* [Directions]:
Copy out the entries from the line containing "Write the ABC notation for this score." through the end of the entries, both ends included, swapping "score" for "piece" and keeping every other character the same.

* [Rows]:
===============

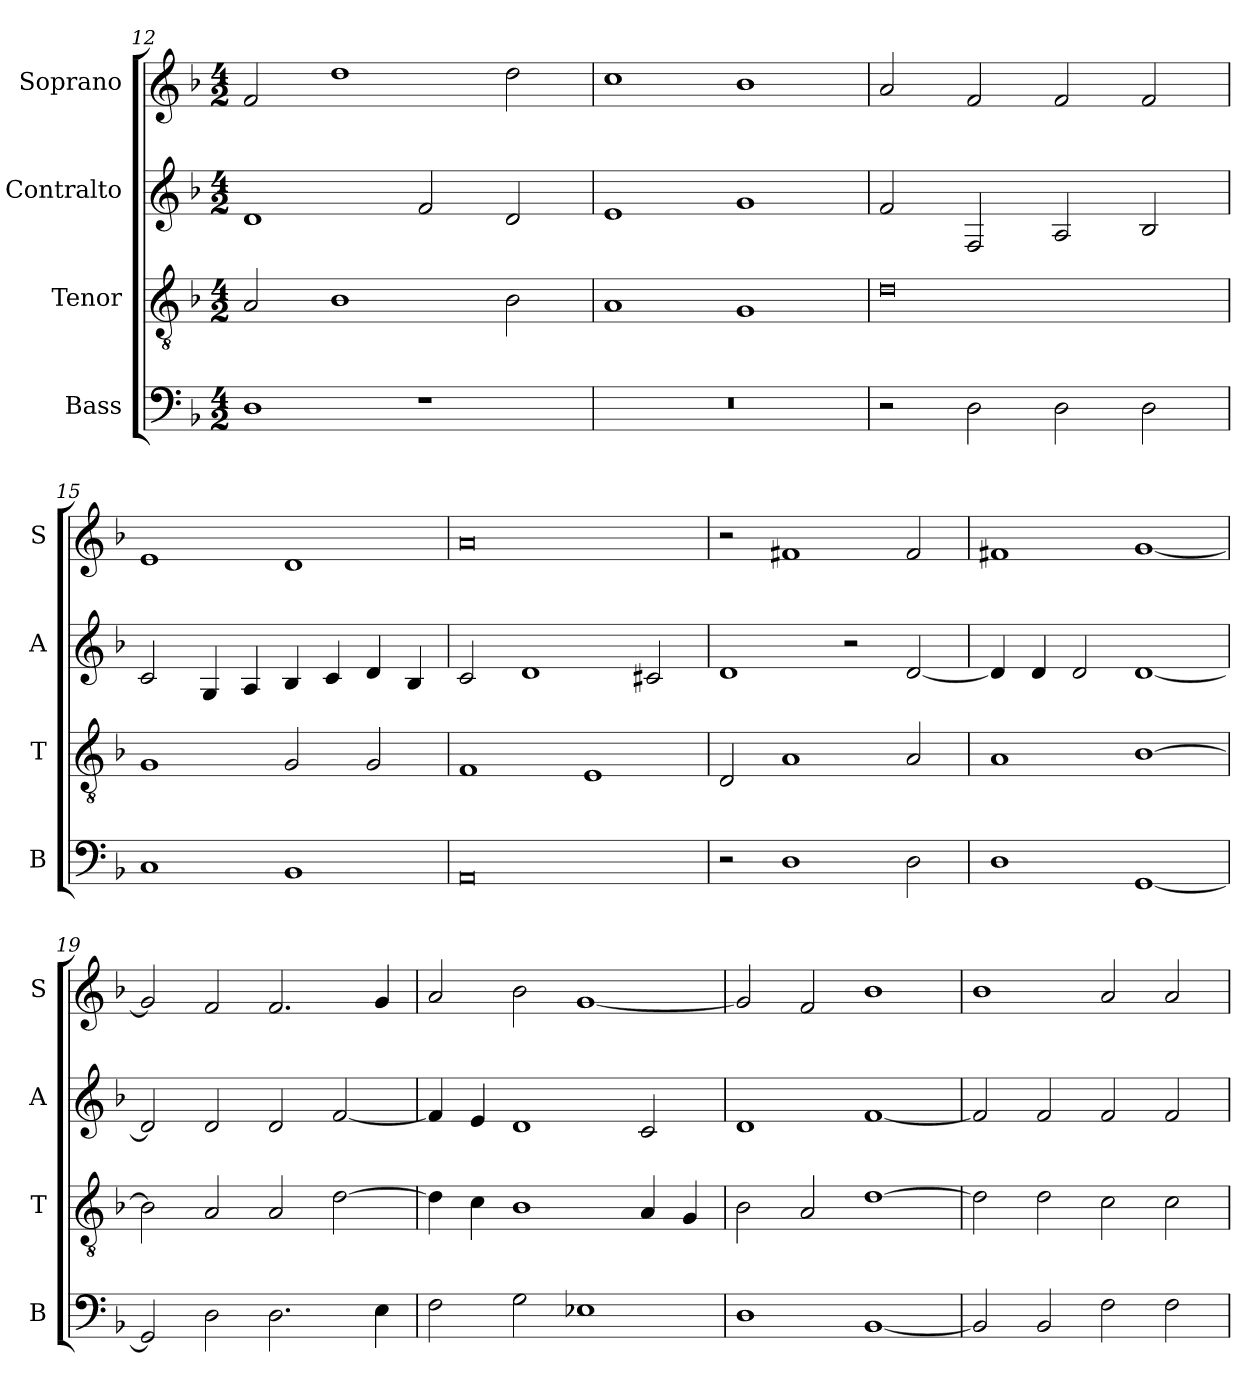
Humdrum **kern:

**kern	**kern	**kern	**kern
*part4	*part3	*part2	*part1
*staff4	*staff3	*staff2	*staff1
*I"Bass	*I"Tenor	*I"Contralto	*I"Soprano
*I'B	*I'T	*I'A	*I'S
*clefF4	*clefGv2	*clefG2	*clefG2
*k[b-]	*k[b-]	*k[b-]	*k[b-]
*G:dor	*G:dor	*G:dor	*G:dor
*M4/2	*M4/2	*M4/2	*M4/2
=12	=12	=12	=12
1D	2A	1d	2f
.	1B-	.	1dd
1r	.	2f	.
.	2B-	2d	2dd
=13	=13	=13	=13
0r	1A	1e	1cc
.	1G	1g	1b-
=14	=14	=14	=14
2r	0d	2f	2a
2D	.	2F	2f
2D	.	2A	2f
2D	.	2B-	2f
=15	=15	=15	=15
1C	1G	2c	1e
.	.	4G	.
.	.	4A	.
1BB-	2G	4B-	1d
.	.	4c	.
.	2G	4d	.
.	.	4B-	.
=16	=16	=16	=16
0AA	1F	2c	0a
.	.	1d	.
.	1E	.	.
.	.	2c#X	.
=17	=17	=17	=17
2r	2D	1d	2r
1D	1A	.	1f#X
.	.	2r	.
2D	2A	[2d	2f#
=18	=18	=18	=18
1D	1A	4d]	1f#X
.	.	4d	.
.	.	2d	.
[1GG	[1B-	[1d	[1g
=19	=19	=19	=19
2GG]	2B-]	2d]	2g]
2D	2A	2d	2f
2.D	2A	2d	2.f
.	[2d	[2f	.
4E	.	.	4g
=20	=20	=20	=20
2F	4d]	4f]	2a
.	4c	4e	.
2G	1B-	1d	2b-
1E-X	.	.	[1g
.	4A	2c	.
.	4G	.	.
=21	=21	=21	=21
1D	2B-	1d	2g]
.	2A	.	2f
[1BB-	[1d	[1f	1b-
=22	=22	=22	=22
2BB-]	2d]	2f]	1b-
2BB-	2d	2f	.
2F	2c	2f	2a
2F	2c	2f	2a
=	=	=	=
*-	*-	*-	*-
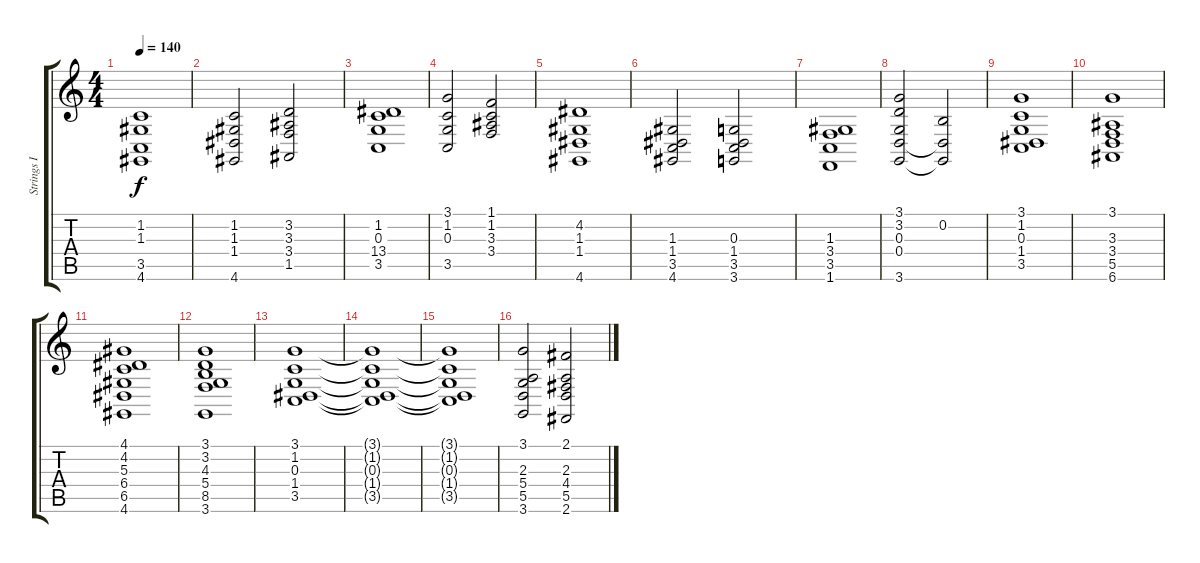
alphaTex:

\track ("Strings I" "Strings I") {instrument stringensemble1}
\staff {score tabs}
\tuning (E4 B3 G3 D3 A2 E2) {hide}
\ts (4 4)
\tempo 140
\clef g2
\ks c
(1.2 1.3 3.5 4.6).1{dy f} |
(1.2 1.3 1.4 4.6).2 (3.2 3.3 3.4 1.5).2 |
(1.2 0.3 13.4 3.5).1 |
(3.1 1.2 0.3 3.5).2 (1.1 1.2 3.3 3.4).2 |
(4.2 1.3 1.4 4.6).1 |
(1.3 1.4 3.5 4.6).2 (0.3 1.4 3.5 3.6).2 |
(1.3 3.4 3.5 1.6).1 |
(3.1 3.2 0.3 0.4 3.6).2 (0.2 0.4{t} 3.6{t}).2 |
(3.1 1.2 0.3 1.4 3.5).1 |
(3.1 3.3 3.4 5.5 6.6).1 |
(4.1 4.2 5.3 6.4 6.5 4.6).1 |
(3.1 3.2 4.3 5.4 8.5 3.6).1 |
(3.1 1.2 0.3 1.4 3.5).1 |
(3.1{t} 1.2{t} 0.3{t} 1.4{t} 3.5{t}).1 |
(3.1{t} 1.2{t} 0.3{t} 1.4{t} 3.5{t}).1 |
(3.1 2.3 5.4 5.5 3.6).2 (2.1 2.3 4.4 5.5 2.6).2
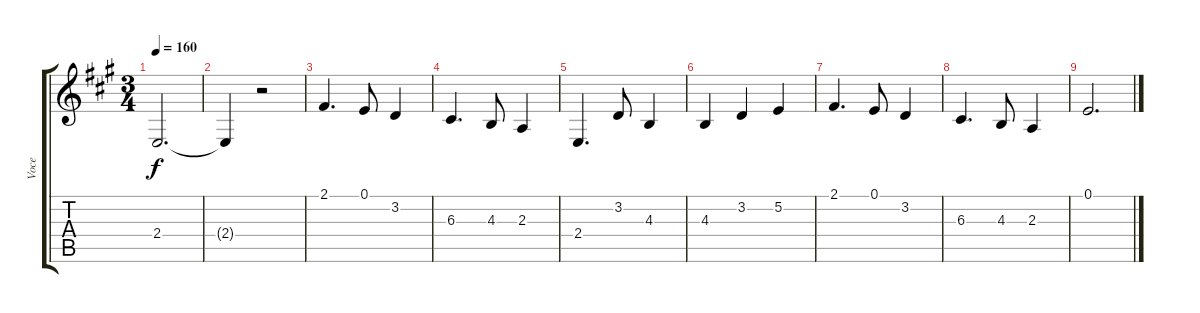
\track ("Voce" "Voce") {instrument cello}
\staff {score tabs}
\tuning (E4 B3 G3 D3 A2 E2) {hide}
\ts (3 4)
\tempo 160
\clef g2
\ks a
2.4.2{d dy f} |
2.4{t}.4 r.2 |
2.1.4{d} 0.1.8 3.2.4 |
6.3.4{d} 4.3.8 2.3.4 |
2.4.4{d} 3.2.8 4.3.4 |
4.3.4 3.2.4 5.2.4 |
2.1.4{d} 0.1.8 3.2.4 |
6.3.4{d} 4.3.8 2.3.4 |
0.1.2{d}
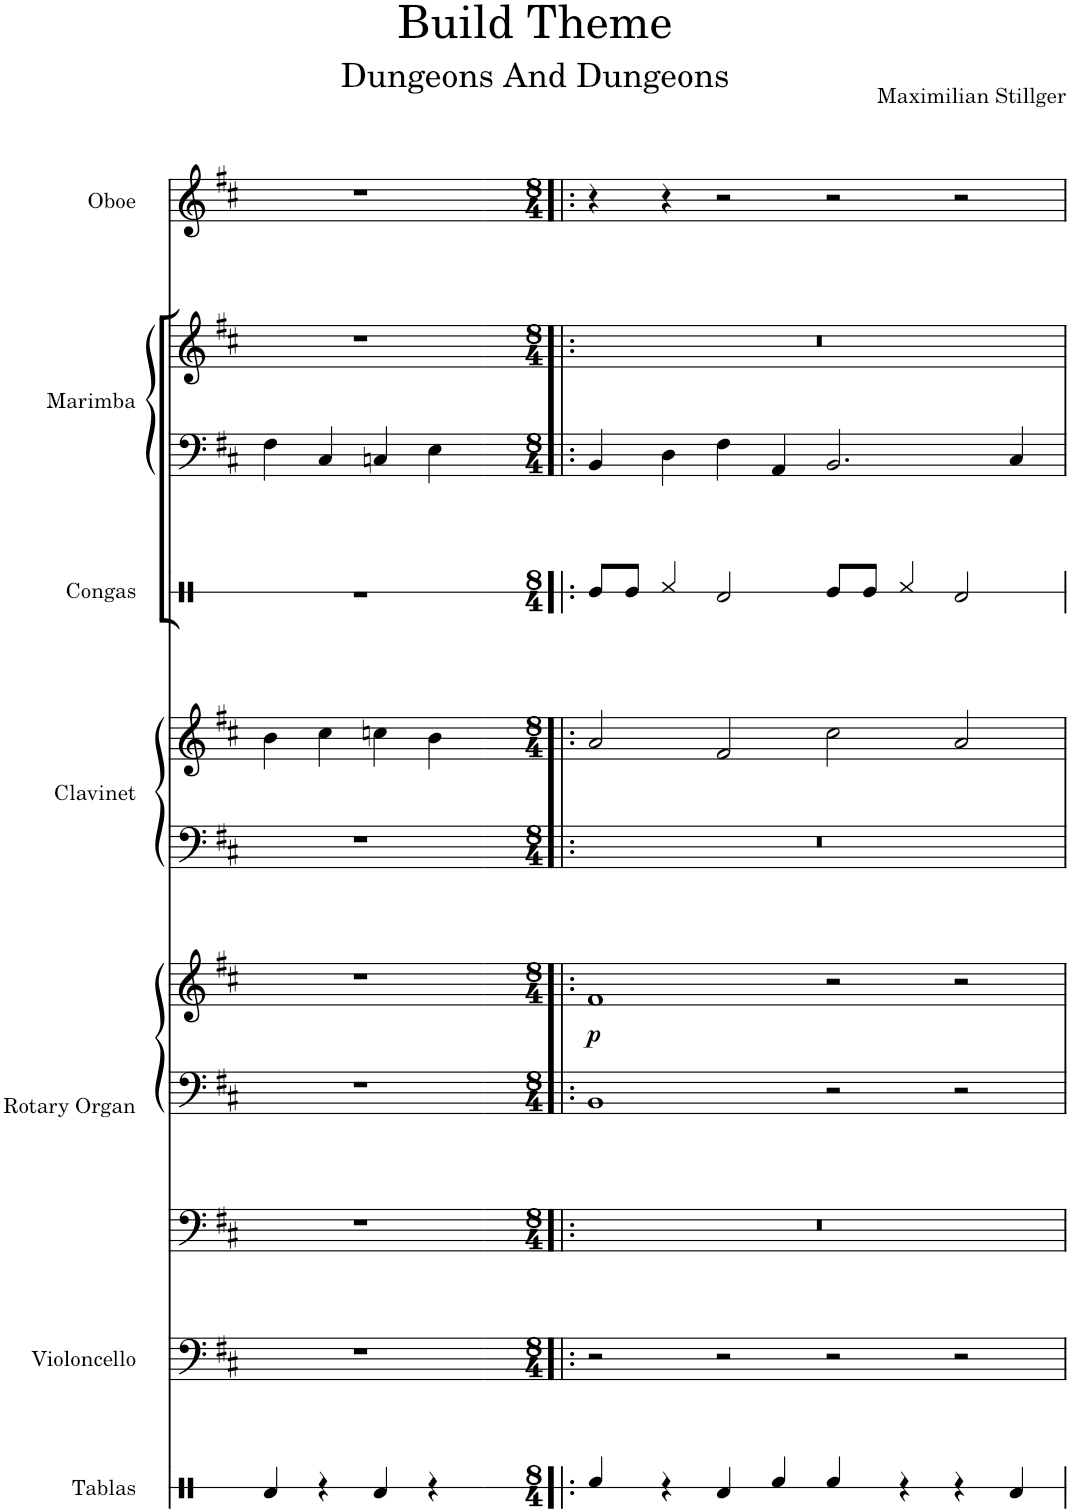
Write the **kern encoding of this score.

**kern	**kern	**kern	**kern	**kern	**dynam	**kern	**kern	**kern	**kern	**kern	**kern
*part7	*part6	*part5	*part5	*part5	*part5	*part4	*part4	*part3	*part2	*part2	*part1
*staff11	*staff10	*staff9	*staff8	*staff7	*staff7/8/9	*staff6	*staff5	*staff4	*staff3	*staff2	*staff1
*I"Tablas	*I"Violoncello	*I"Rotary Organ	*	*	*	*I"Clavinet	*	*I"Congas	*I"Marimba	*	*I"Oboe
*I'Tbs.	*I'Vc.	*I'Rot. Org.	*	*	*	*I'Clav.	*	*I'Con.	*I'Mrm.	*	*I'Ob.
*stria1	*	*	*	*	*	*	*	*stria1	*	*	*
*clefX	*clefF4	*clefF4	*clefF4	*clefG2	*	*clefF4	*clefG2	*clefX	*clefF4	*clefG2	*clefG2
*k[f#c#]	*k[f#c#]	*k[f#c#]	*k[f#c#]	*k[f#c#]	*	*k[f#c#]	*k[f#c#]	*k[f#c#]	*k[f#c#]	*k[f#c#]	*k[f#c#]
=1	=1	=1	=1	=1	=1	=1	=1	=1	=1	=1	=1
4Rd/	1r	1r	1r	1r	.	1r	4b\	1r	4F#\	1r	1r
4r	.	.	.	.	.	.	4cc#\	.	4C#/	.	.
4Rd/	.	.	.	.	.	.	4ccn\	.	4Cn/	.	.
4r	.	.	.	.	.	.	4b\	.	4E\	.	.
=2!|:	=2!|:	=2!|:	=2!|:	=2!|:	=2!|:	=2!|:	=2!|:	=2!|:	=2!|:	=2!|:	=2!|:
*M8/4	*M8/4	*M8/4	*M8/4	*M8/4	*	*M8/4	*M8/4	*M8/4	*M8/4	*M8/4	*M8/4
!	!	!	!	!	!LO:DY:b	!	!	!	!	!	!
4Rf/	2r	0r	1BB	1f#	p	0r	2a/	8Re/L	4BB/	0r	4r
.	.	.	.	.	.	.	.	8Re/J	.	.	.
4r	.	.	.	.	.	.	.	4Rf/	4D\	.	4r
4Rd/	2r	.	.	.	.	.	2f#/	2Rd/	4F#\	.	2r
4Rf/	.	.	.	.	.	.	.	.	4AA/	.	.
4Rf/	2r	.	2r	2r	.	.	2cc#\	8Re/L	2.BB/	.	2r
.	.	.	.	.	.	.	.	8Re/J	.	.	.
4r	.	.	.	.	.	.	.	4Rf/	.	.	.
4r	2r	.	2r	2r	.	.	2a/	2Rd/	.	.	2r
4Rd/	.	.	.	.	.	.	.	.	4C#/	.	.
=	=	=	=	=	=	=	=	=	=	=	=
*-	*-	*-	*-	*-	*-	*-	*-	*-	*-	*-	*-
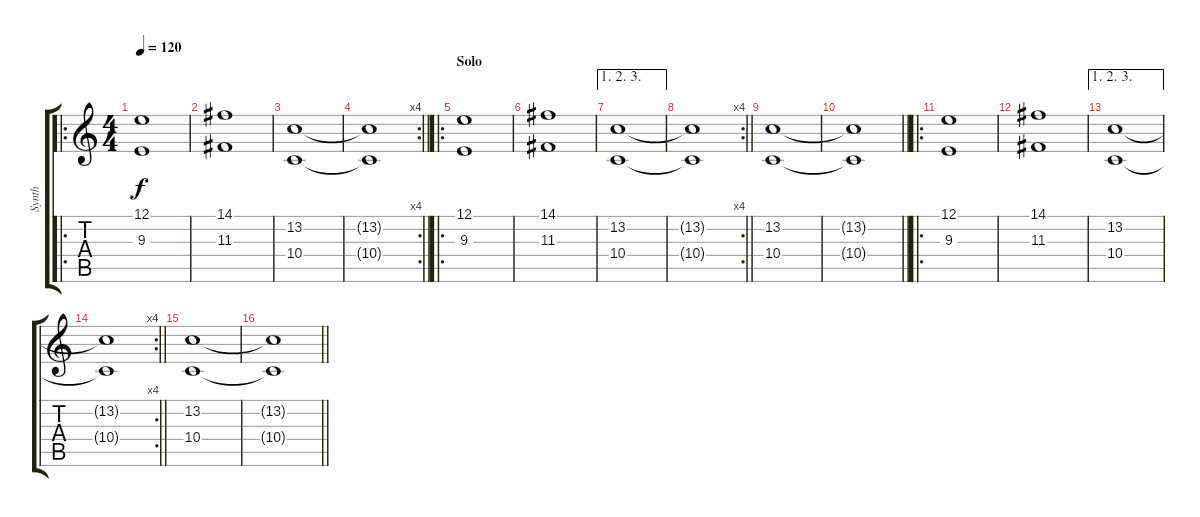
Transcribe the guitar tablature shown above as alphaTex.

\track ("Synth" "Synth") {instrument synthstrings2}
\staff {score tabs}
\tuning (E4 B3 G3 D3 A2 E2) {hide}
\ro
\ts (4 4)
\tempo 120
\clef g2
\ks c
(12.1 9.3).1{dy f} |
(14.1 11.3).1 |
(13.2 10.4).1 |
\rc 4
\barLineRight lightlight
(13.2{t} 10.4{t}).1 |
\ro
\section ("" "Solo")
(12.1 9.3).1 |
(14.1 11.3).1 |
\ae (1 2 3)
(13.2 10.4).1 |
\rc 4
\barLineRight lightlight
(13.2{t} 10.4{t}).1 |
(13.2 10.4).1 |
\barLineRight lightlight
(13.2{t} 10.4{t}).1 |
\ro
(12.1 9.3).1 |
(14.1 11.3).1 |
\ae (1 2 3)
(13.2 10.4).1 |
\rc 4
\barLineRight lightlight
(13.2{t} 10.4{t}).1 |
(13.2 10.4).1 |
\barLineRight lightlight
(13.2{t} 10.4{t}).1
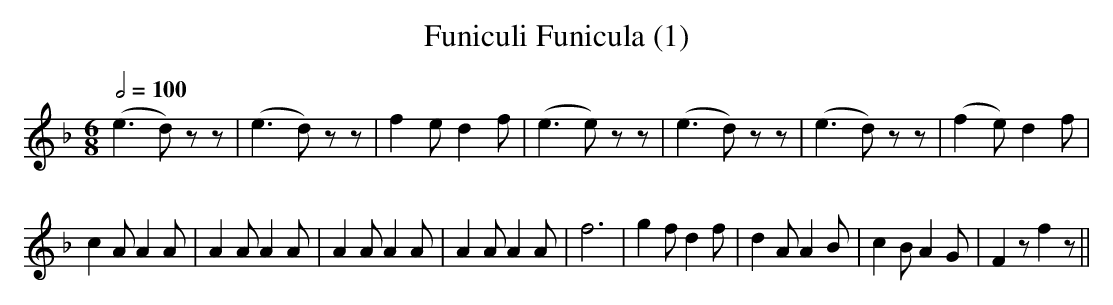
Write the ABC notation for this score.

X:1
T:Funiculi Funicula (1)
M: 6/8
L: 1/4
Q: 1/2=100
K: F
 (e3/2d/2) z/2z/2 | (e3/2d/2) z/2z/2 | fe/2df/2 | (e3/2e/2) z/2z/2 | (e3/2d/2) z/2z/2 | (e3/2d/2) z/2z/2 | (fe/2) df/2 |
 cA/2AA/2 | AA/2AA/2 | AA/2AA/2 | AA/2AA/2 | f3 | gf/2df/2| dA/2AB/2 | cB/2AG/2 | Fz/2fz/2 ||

===============

* [Task output]:
Write the ABC notation for this piece.

X:1
T:Funiculi Funicula (1)
M: 6/8
L: 1/4
Q: 1/2=100
K: F
 (e3/2d/2) z/2z/2 | (e3/2d/2) z/2z/2 | fe/2df/2 | (e3/2e/2) z/2z/2 | (e3/2d/2) z/2z/2 | (e3/2d/2) z/2z/2 | (fe/2) df/2 |
 cA/2AA/2 | AA/2AA/2 | AA/2AA/2 | AA/2AA/2 | f3 | gf/2df/2| dA/2AB/2 | cB/2AG/2 | Fz/2fz/2 ||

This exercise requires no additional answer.